* **Instruction**
Copy out word for word the lines from the start of the records through the line containing "Detection: Source Extractor", and nothing else.

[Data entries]
☆ ☆ ☆ ☆ ☆

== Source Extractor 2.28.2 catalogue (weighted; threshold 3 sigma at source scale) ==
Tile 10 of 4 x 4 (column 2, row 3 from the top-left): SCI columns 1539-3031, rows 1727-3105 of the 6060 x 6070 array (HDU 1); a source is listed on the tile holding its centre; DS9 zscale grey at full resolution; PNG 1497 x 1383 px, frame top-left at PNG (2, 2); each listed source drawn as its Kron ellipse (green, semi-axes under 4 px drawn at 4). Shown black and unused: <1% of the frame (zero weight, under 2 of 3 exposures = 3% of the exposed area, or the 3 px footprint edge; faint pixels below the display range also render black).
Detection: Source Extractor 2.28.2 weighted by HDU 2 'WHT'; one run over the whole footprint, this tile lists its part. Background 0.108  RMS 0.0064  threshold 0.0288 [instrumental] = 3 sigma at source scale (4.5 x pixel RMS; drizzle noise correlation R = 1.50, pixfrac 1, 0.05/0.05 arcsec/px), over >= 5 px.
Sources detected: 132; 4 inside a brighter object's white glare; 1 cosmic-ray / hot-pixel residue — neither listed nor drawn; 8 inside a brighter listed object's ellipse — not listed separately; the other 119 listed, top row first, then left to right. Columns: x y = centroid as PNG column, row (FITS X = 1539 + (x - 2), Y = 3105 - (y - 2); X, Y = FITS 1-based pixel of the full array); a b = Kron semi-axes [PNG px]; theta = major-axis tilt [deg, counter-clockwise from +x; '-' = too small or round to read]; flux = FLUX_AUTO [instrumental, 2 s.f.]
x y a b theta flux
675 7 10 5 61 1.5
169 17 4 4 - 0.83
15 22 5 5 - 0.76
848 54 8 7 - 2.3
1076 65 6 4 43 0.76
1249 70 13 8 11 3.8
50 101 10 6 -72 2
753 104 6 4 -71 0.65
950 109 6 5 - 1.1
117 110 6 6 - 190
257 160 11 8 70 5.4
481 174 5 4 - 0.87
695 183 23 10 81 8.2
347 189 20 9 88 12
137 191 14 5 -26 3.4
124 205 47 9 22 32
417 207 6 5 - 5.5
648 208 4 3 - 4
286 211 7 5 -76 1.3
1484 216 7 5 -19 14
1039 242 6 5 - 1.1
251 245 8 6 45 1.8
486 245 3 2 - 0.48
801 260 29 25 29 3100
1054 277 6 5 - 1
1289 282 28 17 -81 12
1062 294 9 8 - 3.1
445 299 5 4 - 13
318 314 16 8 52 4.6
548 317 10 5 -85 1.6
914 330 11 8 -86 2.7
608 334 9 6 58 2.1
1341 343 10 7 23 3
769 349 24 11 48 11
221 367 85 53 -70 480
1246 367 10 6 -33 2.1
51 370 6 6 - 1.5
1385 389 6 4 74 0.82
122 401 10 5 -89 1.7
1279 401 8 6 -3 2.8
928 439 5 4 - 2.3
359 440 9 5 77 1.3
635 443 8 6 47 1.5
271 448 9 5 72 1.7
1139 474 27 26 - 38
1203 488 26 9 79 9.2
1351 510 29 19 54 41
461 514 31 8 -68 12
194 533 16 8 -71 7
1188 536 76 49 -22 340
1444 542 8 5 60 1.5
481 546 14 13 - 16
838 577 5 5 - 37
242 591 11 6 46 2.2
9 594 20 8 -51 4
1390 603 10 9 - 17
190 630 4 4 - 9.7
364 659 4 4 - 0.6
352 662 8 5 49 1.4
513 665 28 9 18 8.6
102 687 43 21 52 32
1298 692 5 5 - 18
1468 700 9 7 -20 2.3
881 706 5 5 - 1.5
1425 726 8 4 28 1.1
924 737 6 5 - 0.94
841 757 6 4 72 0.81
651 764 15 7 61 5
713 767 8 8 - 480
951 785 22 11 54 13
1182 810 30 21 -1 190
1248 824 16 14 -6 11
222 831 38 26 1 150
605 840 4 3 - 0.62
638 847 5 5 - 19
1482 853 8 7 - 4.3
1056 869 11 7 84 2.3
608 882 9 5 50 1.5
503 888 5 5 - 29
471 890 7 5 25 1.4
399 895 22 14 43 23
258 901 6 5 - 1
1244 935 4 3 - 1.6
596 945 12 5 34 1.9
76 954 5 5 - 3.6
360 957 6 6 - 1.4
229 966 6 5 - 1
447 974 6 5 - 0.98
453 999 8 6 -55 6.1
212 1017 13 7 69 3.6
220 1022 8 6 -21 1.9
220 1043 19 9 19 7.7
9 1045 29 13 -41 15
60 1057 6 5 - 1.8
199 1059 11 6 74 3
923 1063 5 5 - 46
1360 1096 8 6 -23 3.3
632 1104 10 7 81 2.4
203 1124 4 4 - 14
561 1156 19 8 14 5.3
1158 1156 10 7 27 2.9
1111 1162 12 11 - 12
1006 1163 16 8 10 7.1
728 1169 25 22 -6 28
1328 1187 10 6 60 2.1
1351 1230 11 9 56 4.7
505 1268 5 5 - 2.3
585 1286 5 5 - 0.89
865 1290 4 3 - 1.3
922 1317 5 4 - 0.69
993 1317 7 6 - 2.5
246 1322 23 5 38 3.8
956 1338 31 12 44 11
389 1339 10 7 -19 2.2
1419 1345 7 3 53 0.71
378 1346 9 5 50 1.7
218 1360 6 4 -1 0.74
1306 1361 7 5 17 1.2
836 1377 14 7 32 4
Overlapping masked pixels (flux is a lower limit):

☆ ☆ ☆ ☆ ☆

* **Answer for this exercise**
== Source Extractor 2.28.2 catalogue (weighted; threshold 3 sigma at source scale) ==
Tile 10 of 4 x 4 (column 2, row 3 from the top-left): SCI columns 1539-3031, rows 1727-3105 of the 6060 x 6070 array (HDU 1); a source is listed on the tile holding its centre; DS9 zscale grey at full resolution; PNG 1497 x 1383 px, frame top-left at PNG (2, 2); each listed source drawn as its Kron ellipse (green, semi-axes under 4 px drawn at 4). Shown black and unused: <1% of the frame (zero weight, under 2 of 3 exposures = 3% of the exposed area, or the 3 px footprint edge; faint pixels below the display range also render black).
Detection: Source Extractor 2.28.2 weighted by HDU 2 'WHT'; one run over the whole footprint, this tile lists its part. Background 0.108  RMS 0.0064  threshold 0.0288 [instrumental] = 3 sigma at source scale (4.5 x pixel RMS; drizzle noise correlation R = 1.50, pixfrac 1, 0.05/0.05 arcsec/px), over >= 5 px.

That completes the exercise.